The other fatalities were in Tianjin city, the northeastern province of Heilongjiang and Guizhou province in the southwest.

Hubei province in central China has been in virtual lockdown for nearly two weeks, with its train stations and airports shut and its roads sealed off. The flu-like virus was first identified in Hubei’s capital Wuhan and is believed to have originated at a seafood market in the city.

There have been two deaths outside mainland China - in the Philippines and Hong Kong - both involving people who had been to Wuhan where more than 400 people have died.

Nearly 260 cases have been reported in 31 other countries and regions outside mainland China, according to a Reuters tally based on official statements from the authorities involved.

 

Hundreds of foreigners have been evacuated from Wuhan and placed in quarantine centers around the world.

In the United States, another 350 American evacuees from Wuhan were placed under quarantine at two military bases in California, bringing to nearly 400 the number of people subject to the U.S. Centers for Disease Control and Prevention’s (CDC) first public health quarantine in 50 years.

“We are in a critical time period in the international spread of the virus, and this action is necessary to try to prevent the spread here,” said Dr. Christopher Braden, deputy director of the CDC’s National Center for Emerging and Zoonotic Infectious Diseases.

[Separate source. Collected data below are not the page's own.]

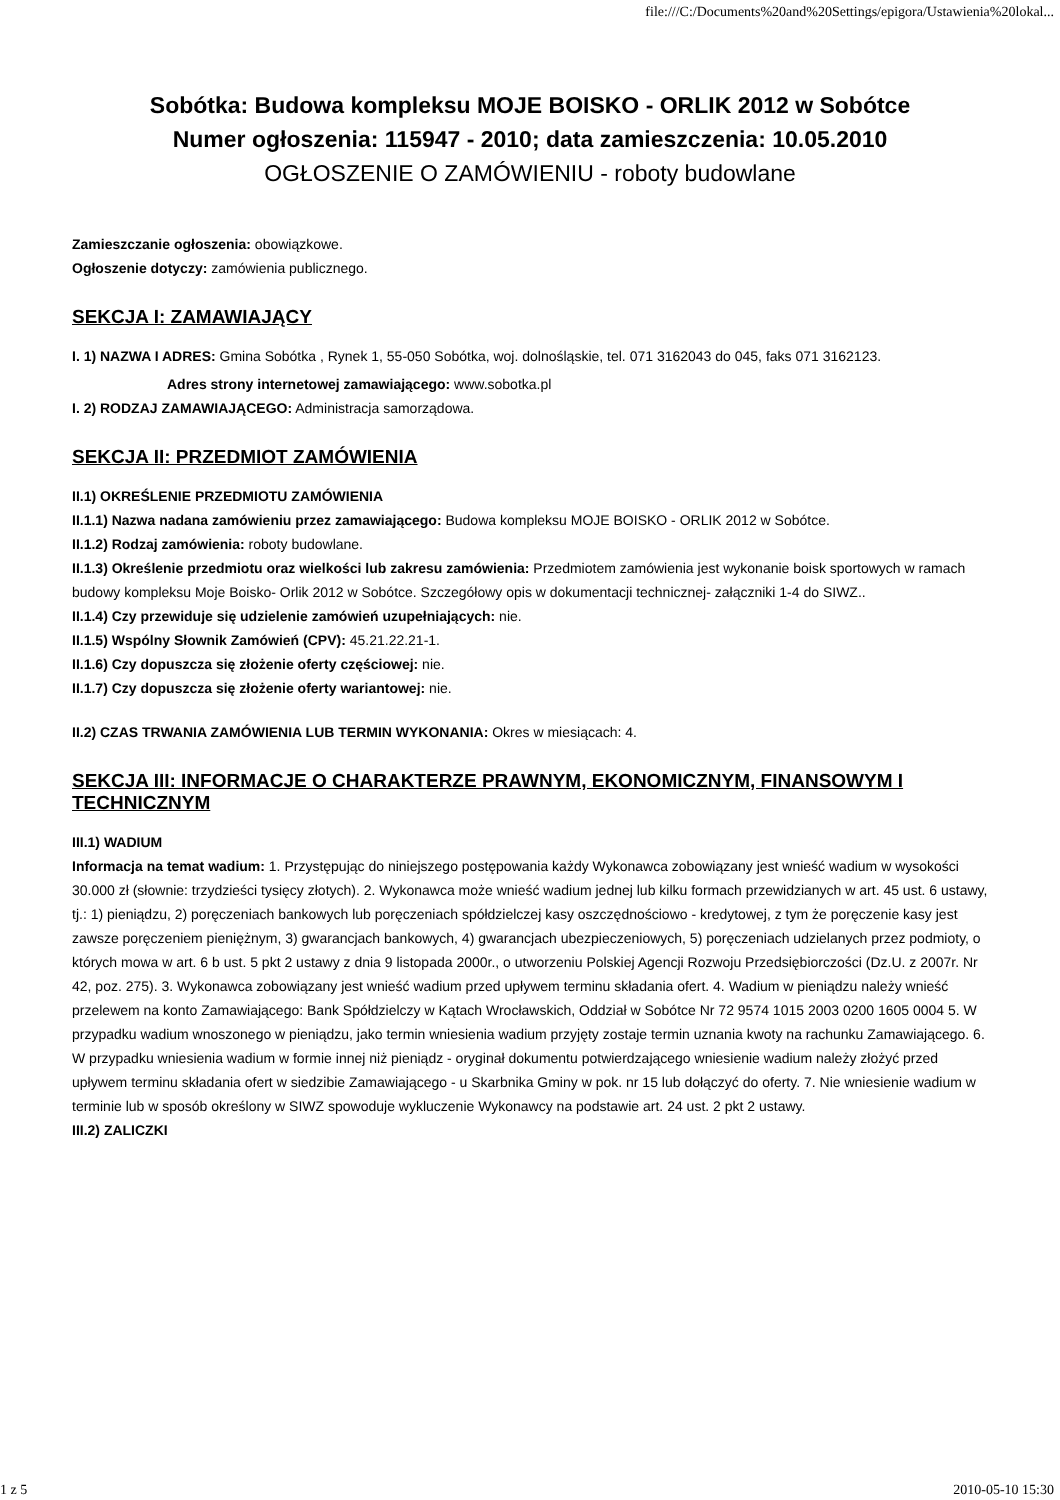file:///C:/Documents%20and%20Settings/epigora/Ustawienia%20lokal...
Sobótka: Budowa kompleksu MOJE BOISKO - ORLIK 2012 w Sobótce
Numer ogłoszenia: 115947 - 2010; data zamieszczenia: 10.05.2010
OGŁOSZENIE O ZAMÓWIENIU - roboty budowlane
Zamieszczanie ogłoszenia: obowiązkowe.
Ogłoszenie dotyczy: zamówienia publicznego.
SEKCJA I: ZAMAWIAJĄCY
I. 1) NAZWA I ADRES: Gmina Sobótka , Rynek 1, 55-050 Sobótka, woj. dolnośląskie, tel. 071 3162043 do 045, faks 071 3162123.
Adres strony internetowej zamawiającego: www.sobotka.pl
I. 2) RODZAJ ZAMAWIAJĄCEGO: Administracja samorządowa.
SEKCJA II: PRZEDMIOT ZAMÓWIENIA
II.1) OKREŚLENIE PRZEDMIOTU ZAMÓWIENIA
II.1.1) Nazwa nadana zamówieniu przez zamawiającego: Budowa kompleksu MOJE BOISKO - ORLIK 2012 w Sobótce.
II.1.2) Rodzaj zamówienia: roboty budowlane.
II.1.3) Określenie przedmiotu oraz wielkości lub zakresu zamówienia: Przedmiotem zamówienia jest wykonanie boisk sportowych w ramach budowy kompleksu Moje Boisko- Orlik 2012 w Sobótce. Szczegółowy opis w dokumentacji technicznej- załączniki 1-4 do SIWZ..
II.1.4) Czy przewiduje się udzielenie zamówień uzupełniających: nie.
II.1.5) Wspólny Słownik Zamówień (CPV): 45.21.22.21-1.
II.1.6) Czy dopuszcza się złożenie oferty częściowej: nie.
II.1.7) Czy dopuszcza się złożenie oferty wariantowej: nie.
II.2) CZAS TRWANIA ZAMÓWIENIA LUB TERMIN WYKONANIA: Okres w miesiącach: 4.
SEKCJA III: INFORMACJE O CHARAKTERZE PRAWNYM, EKONOMICZNYM, FINANSOWYM I TECHNICZNYM
III.1) WADIUM
Informacja na temat wadium: 1. Przystępując do niniejszego postępowania każdy Wykonawca zobowiązany jest wnieść wadium w wysokości 30.000 zł (słownie: trzydzieści tysięcy złotych). 2. Wykonawca może wnieść wadium jednej lub kilku formach przewidzianych w art. 45 ust. 6 ustawy, tj.: 1) pieniądzu, 2) poręczeniach bankowych lub poręczeniach spółdzielczej kasy oszczędnościowo - kredytowej, z tym że poręczenie kasy jest zawsze poręczeniem pieniężnym, 3) gwarancjach bankowych, 4) gwarancjach ubezpieczeniowych, 5) poręczeniach udzielanych przez podmioty, o których mowa w art. 6 b ust. 5 pkt 2 ustawy z dnia 9 listopada 2000r., o utworzeniu Polskiej Agencji Rozwoju Przedsiębiorczości (Dz.U. z 2007r. Nr 42, poz. 275). 3. Wykonawca zobowiązany jest wnieść wadium przed upływem terminu składania ofert. 4. Wadium w pieniądzu należy wnieść przelewem na konto Zamawiającego: Bank Spółdzielczy w Kątach Wrocławskich, Oddział w Sobótce Nr 72 9574 1015 2003 0200 1605 0004 5. W przypadku wadium wnoszonego w pieniądzu, jako termin wniesienia wadium przyjęty zostaje termin uznania kwoty na rachunku Zamawiającego. 6. W przypadku wniesienia wadium w formie innej niż pieniądz - oryginał dokumentu potwierdzającego wniesienie wadium należy złożyć przed upływem terminu składania ofert w siedzibie Zamawiającego - u Skarbnika Gminy w pok. nr 15 lub dołączyć do oferty. 7. Nie wniesienie wadium w terminie lub w sposób określony w SIWZ spowoduje wykluczenie Wykonawcy na podstawie art. 24 ust. 2 pkt 2 ustawy.
III.2) ZALICZKI
1 z 5 2010-05-10 15:30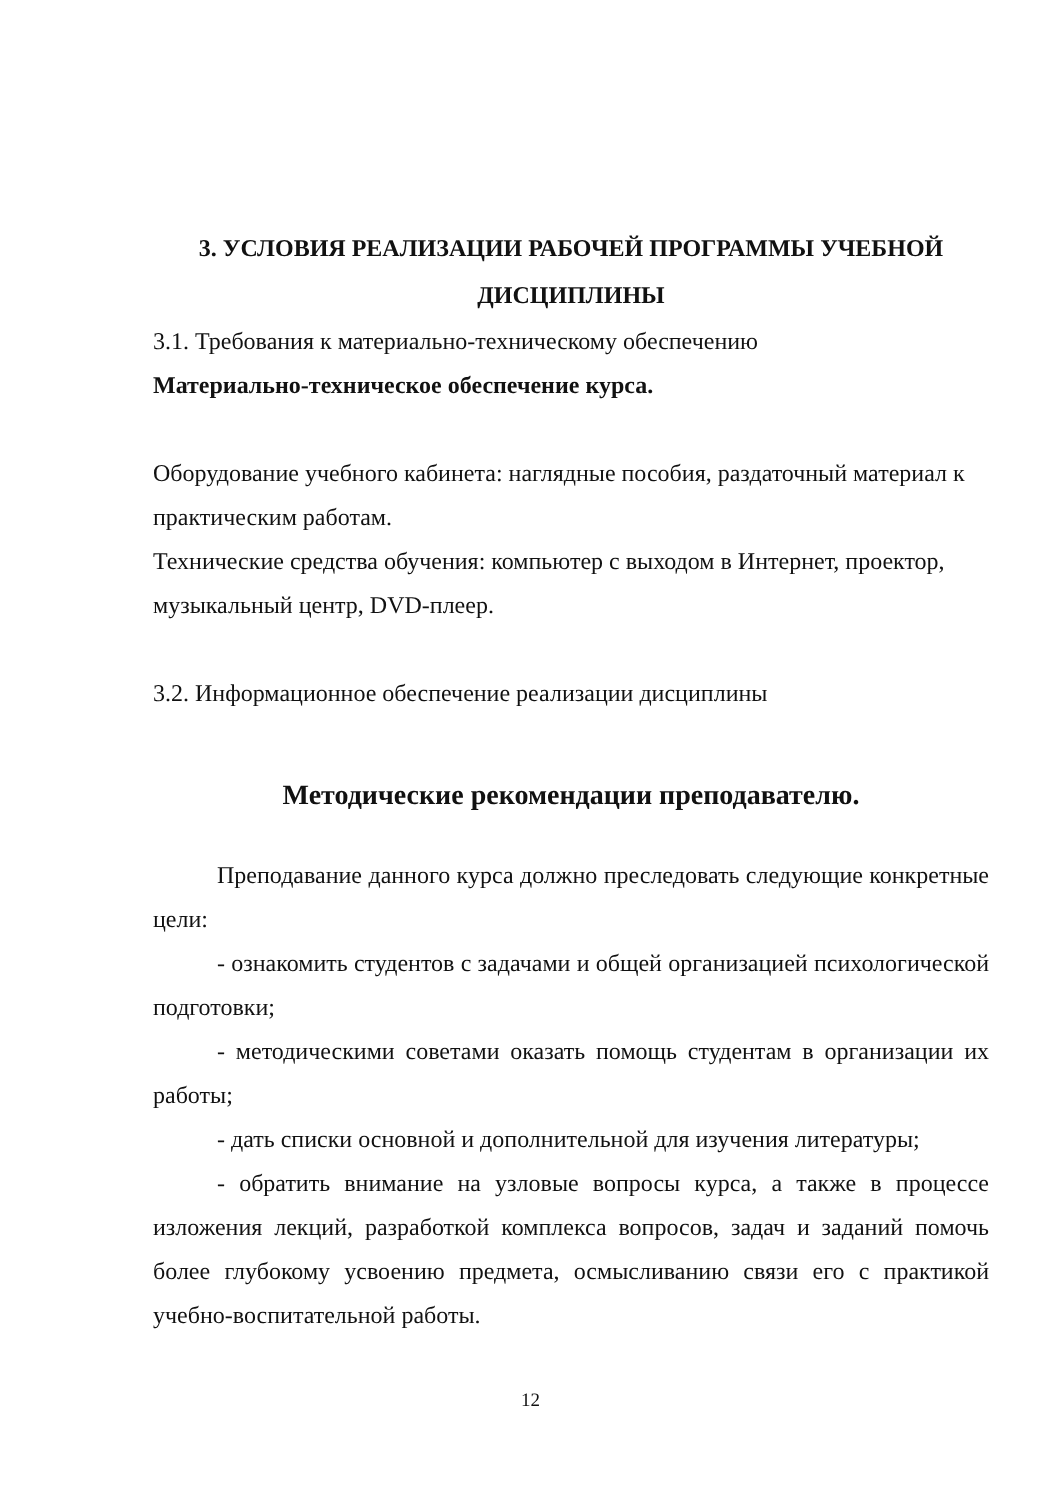3. УСЛОВИЯ РЕАЛИЗАЦИИ РАБОЧЕЙ ПРОГРАММЫ УЧЕБНОЙ ДИСЦИПЛИНЫ
3.1. Требования к материально-техническому обеспечению
Материально-техническое обеспечение курса.
Оборудование учебного кабинета: наглядные пособия, раздаточный материал к практическим работам.
Технические средства обучения: компьютер с выходом в Интернет, проектор, музыкальный центр, DVD-плеер.
3.2. Информационное обеспечение реализации дисциплины
Методические рекомендации преподавателю.
Преподавание данного курса должно преследовать следующие конкретные цели:
- ознакомить студентов с задачами и общей организацией психологической подготовки;
- методическими советами оказать помощь студентам в организации их работы;
- дать списки основной и дополнительной для изучения литературы;
- обратить внимание на узловые вопросы курса, а также в процессе изложения лекций, разработкой комплекса вопросов, задач и заданий помочь более глубокому усвоению предмета, осмысливанию связи его с практикой учебно-воспитательной работы.
12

More than two dozen airlines have suspended or restricted flights to China and several countries, including the United States, have banned entry to anyone who has been in China over the previous two weeks.

Hong Kong said all visitors from mainland China would be quarantined for two weeks, while Taiwan extended a ban on entry to foreigners who had been to mainland China in the past 14 days to include those from Hong Kong and Macau as well.

 

Hundreds of experts will gather in Geneva next week, on Feb. 11-12, in an attempt to find a way to fight back against the outbreak by speeding research into drugs and vaccines, the World Health Organization (WHO) said. A multinational WHO-led team would go to China “very soon”, it added.

Asked about reports of “drug breakthroughs” which boosted sentiment on financial markets, WHO spokesman Tarik Jasarevic said: “There are no known effective therapeutics against this 2019-nCoV (virus).”

While most people infected with the virus recover quickly with only mild symptoms, it can lead to pneumonia and other severe respiratory illnesses. It is still too early to know what its death rate will be, since there are likely to be many mild cases going undetected.

China’s National Health Commission said another 3,694 coronavirus cases were reported throughout the country on Feb. 5, bringing the total to 28,018. It was the first day in over a week since testing rates stabilized that new daily cases in China had gone down.

China has bristled at some international measures to shut off borders to Chinese travelers.

“The Chinese people are using all their strength to fight the epidemic and we are fully confident and capable of winning the battle of epidemic prevention and control,” Chinese Vice Foreign Minister Le Yucheng said, according to a ministry statement.

Many analysts cut their growth outlook for the Chinese economy as the epidemic spread, but global markets have stabilized in recent days on central bank stimulus measures and media reports of “breakthrough” drugs.

Asian stocks edged up on Feb. 6 after European stocks jumped sharply, U.S. Treasury yields rose and U.S. stock index futures surged.

Fitch Ratings said a shock to China’s services sector and industrial output similar in scale to that from SARS - another coronavirus originating from China that killed almost 800 people in a pandemic in 2002-2003 - would cut its first-quarter economic growth to around 4 percent year-on-year, from 6 percent in the last quarter.